For physically smaller restaurants like Sangria On The Burg, going from 50% to 75% amounts to one additional table they can open. It’s larger restaurants that have room to expand that are going to see a bigger difference from the change.

“But one table’s significant, you know?” Zepeda said. “One table amounts to about $90 thousand in sales a year. I’ll take that all day.”

Zepeda says even with that increase, operating at lowered capacity for so long, the increased costs of doing business and makes it hard to keep up with operating costs. Alamo Biscuit Company is slightly over a year old, and planning for startup costs is something every small business owner plans for. Planning for a pandemic is another matter.

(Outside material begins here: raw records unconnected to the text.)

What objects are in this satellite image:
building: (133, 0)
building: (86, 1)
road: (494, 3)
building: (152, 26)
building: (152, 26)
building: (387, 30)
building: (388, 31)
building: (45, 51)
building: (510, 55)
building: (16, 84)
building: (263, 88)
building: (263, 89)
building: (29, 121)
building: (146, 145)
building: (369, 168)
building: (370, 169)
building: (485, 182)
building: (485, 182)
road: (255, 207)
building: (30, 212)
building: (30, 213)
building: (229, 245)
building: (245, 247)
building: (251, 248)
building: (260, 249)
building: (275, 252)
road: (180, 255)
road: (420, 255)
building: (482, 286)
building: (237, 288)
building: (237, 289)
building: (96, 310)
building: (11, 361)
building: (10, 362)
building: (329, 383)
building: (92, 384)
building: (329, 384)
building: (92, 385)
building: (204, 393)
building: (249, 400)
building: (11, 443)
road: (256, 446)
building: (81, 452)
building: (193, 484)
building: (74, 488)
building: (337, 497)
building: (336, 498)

“COVID… Oh man, you hope you have a great relationship with your landlords,” Zepeda said. “I don’t care how successful we look. I don’t care if we’re on the news, if we’re on food network, I don’t care where we are. We’re trying to make rent.”

The other challenge restaurants are facing is getting enough staff. He says that the cooks and chefs were making enough before the pandemic that to go back to work now, would mean taking a pay cut compared to unemployment.

“Every single restaurateur I know that’s doing well and that’s understood and pivoted, changed, adapted to the situation were going through staff problems,” Zepeda said. “We don’t want to underpay anybody, but we don’t want to underpay anybody, but we don’t have the sales to support paying them what they’re worth. I hate that position.”

Zepeda says the best way to help keep small local restaurants afloat is to order from them throughout the week, instead of just on weekends.

“Just spreading it out and making another night your night so that we can have sales on Monday-Tuesday-Wednesday-Thursday-Friday-Saturday. Every single day that we’re open, we can afford the labor that we have,” he said.

He also said its helpful dining in or ordering directly from a restaurant’s website. He said third party apps take a slice of a restaurant’s profits, which makes it all the harder to cover their costs.

“It’s great, but you’ve got to understand that we lose 20-30% on all those sales,” Zepeda said. “If they take 30%, there goes all our chance on profit.”